Na avaliação de Gabriel Lopes, zootecnista da Esteio Gestão Agropecuária, o novo momento do ciclo exigirá menos aposta em preço e mais capacidade de decisão. Segundo ele, o pecuarista que pretende capturar a valorização precisa conhecer com precisão o custo por arroba, o ponto de equilíbrio, a margem por lote e o retorno por hectare.

“Em ciclo de alta, o mercado melhora, mas isso não garante lucro por si só. O diferencial está em saber onde a margem está sendo construída ou perdida, seja no custo alimentar, no ganho médio diário ou no tempo de permanência do animal no sistema”, afirma.

A leitura ganha peso sobretudo nos sistemas de recria, engorda e confinamento, em que a combinação entre boi gordo valorizado e reposição pressionada reduz o espaço para erro. Indicadores como ganho médio diário, taxa de lotação, giro do estoque, arrobas produzidas por hectare e custo operacional efetivo passam a orientar decisões sobre retenção, intensificação da terminação ou escalonamento de compras.

Para Lopes, a virada do ciclo altera a lógica da gestão. “O produtor deixa de olhar apenas faturamento e passa a buscar previsibilidade de margem. Em um mercado firme, decisões tomadas alguns dias antes ou depois podem mudar completamente o resultado financeiro do lote.”
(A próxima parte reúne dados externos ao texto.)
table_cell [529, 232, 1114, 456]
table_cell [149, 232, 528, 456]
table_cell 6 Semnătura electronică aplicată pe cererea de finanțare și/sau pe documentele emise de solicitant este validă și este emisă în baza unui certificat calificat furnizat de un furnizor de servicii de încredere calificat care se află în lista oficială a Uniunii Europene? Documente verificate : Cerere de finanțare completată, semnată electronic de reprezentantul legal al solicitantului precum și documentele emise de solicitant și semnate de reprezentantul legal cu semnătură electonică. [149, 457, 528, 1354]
O avanço das ferramentas digitais na pecuária tem ampliado a capacidade de leitura desses cenários em tempo real. O uso de plataformas integradas de gestão permite consolidar dados produtivos, financeiros e zootécnicos, além de simular cenários de venda, retenção de animais e investimento em reposição, reduzindo a dependência de decisões baseadas apenas na percepção de mercado.

A expectativa predominante no setor é de que 2026 consolide um ambiente de preços mais sustentados, mas também de maior seletividade competitiva. Em outras palavras, o ciclo deve beneficiar todos, porém em intensidades diferentes.